Unos meses después, cuando volvía tarde y cansada del colegio, me bajé de la micro y vi al Jonatan en el paradero. Abrazaba a una mujer. Ella se reía, tenía lindos dientes y ojos negros. Él le quitaba el pelo de la cara y le daba besos en la boca.

Llegué a mi casa como si hubiera visto una película de terror, pero Vicente me dijo con toda naturalidad que se llamaba Carolina.

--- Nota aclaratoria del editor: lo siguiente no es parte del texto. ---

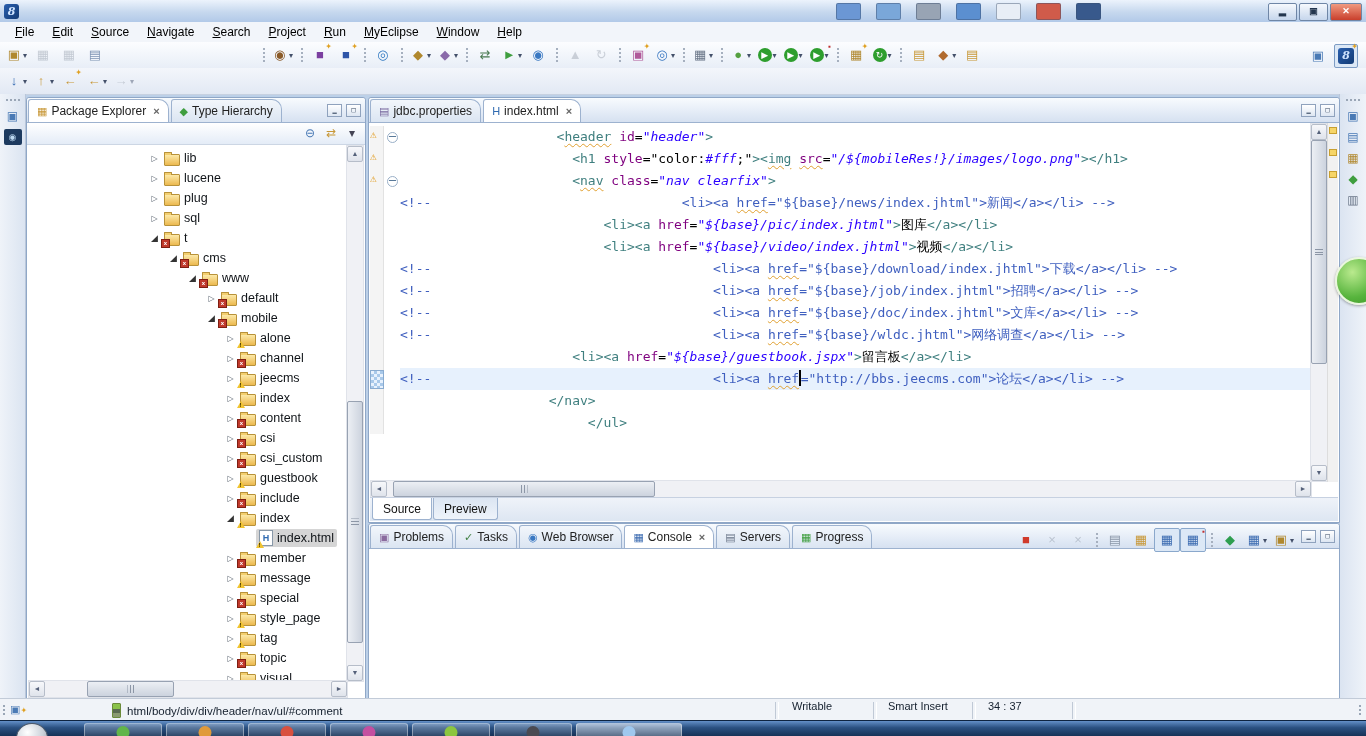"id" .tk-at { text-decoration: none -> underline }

El Jonatan estaba enamorado.

La Carolina se fue a vivir con él entre las ligustrinas. Se fue a vivir con él afuera de mi casa.

Vicente decía que la Carolina era buena onda y mi mamá encontraba que era limpia y bien hablada. Poco a poco los plásticos y los cartones se fueron multiplicando, instalaron una palangana con agua, una fogata para la cocinilla y colgaron una cuerda para secar la ropa. Los escombros y los cachivaches que recogían, quién sabe dónde, invadieron aún más el lugar haciendo cada día más difícil evitarlos. Yo trataba de salir o llegar rápido. Miraba el suelo, contaba las monedas que tenía en la mano o simulaba buscar algo en la mochila para no saludarlos. Para no verlos. Dejé de invitar amigas y ni siquiera celebré mi cumpleaños porque me avergonzaba ese campamento.

Quería dedicarme al colegio, pero me costaba estudiar. El solo hecho de tenerlos viviendo afuera me desconcentraba. Me asomaba por la ventana y los veía ordenar unos cartones o estirar la frazada. Me daba asco imaginar su intimidad, imaginar lo que hacían de noche en ese rincón inmundo afuera de mi casa. ¿Dónde iba al baño esta gente? Sabía que mi mamá les prestaba la manguera, de ahí sacaban agua para cocinar y asearse, pero nunca la escuché decir que les prestara el baño. Se me revolvió el estómago.

Poco tiempo después vi a la Carolina acariciándose la barriga.